Mask mandates: The State Board of Education will meet on Oct. 7 to consider action against 11 school districts with mask mandates. Those districts include: Alachua, Brevard, Broward, Duval, Hillsborough, Indian River, Leon, Miami-Dade, Orange, Palm Beach and Sarasota counties. The Orange school district, for example, imposed a 60-day mask mandate that runs through the end of October to help stop the spread of COVID-19 on campuses. That defied orders from Gov. Ron DeSantis’ administration, which declared that parents could opt their children out of wearing masks. Orlando Sentinel. CBS Miami. TC Palm. NWF Daily News. ABC Action News.

State rule controversy: Education Secretary Miguel Cardona called a new Florida rule that restricts schools from requiring students to quarantine after having direct COVID-19 exposure “dangerous” and “irresponsible.” Tampa Bay Times. Miami Herald.

Court cases: Parents of children with disabilities asked a federal judge to consider a decision rejecting their request to block Gov. Ron DeSantis’ efforts to prevent school mask requirements during the COVID-19 pandemic. News Service of Florida. A Florida appeals court said the Palm Beach County School Board can’t be held responsible for injuries suffered by a child who was hit by a car while crossing a road to a school bus stop. CBS Miami.

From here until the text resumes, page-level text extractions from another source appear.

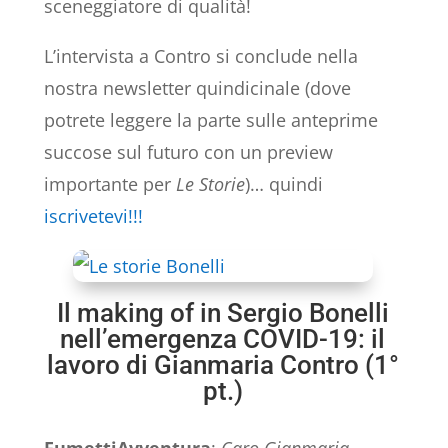
sceneggiatore di qualità!
L’intervista a Contro si conclude nella
nostra newsletter quindicinale (dove
potrete leggere la parte sulle anteprime
succose sul futuro con un preview
importante per
Le Storie
)… quindi
iscrivetevi!!!
Il making of in Sergio Bonelli
nell’emergenza COVID-19: il
lavoro di Gianmaria Contro (1°
pt.)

Student safety: The chairman of a commission that was started to investigate Florida’s deadliest school shooting raised concerns that a key state office tasked with helping districts maintain safety on campuses may not have enough staff. The Marjory Stoneman Douglas High School Public Safety Commission is questioning if the state’s Office of Safe Schools is equipped to handle evolving responsibilities as its workload increases along with a growing public school system. WLRN.

Food crisis: Schools nationwide are having trouble putting food on the table for thousands of kids, with many resorting to raiding nearby stores for frozen foods to survive. NPR.

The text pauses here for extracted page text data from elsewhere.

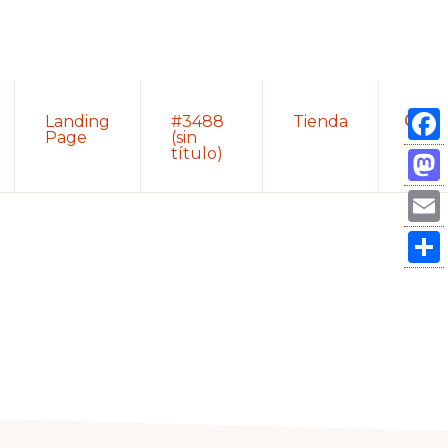
Sho
Landing
#3488
Tienda
Sear
Page
(sin
título)
Fac
Mas
Ema
Com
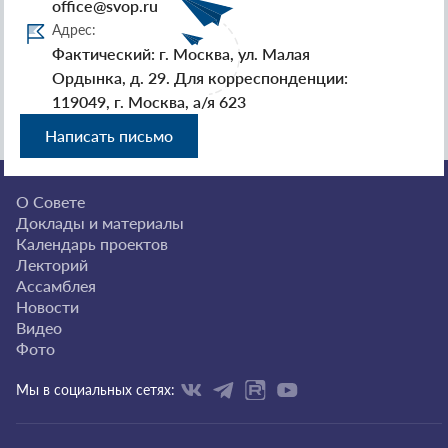
office@svop.ru
Адрес:
Фактический: г. Москва, ул. Малая
Ордынка, д. 29. Для корреспонденции:
119049, г. Москва, а/я 623
Написать письмо
О Совете
Доклады и материалы
Календарь проектов
Лекторий
Ассамблея
Новости
Видео
Фото
Мы в социальных сетях:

University and college news: The University of South Florida announced this week an offering of COVID-19 vaccine boosters to all eligible members of its community. The shots will be made available to “those over 65 years old, those who are considered high-risk, as well as anyone in the teaching profession, as long as it has been at least six months since their last dose,” USF said on its website. Tampa Bay Times. The Pensacola State College Board of Trustees voted Tuesday to give its unanimous support to a proposal to add a charter high school to the college’s Warrington campus. Pensacola News Journal. The Polk State College Board of Trustees elected new leadership for the 2021-22 academic year during the board’s annual reorganization meeting. Lakeland Ledger. 

Opinions on schools: Howard Fuller’s support for school choice is not rooted in a conservative agenda to privatize public schools. It is grounded in his ongoing quest to provide Black students a quality education by any means necessary. Jon Hale, reimaginED.  Tools such as artificial intelligence-based predictive analysis must be deployed to bring education savings accounts to scale in public education, and to help families successfully navigate the complex decisions they need to make for their children’s unique educational needs.  Doug Tuthill and Jen Bradshaw, reimaginED.  Gov. Ron Desantis’ latest, despicable COVID-19 order makes attending school even riskier for vulnerable, unvaccinated children. Fabiola Santiago, Miami Herald. In the past, bonus checks for teachers were handled on the district level and paid through electronic transfers. For these bonus checks, though, the money was going to go out in paper checks. This would give DeSantis a chance to put his name on the front of every check as well as to mail it with an accompanying letter from him, in case the signature was too subtle as a gesture of soliciting thanks. Frank Cerabino, Palm Beach Post.